→ **Dataset items**:
=== Begin Enclosure ===
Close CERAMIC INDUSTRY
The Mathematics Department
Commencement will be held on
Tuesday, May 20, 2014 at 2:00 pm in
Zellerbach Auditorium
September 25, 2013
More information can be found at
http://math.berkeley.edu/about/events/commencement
=== End Enclosure ===
→ **What you have to do**: Present each line of the material above as a numbered list, leaving out any blank lines.

→ **Answer for the task**:
1. Close CERAMIC INDUSTRY
2. The Mathematics Department
3. Commencement will be held on
4. Tuesday, May 20, 2014 at 2:00 pm in
5. Zellerbach Auditorium
6. September 25, 2013
7. More information can be found at
8. http://math.berkeley.edu/about/events/commencement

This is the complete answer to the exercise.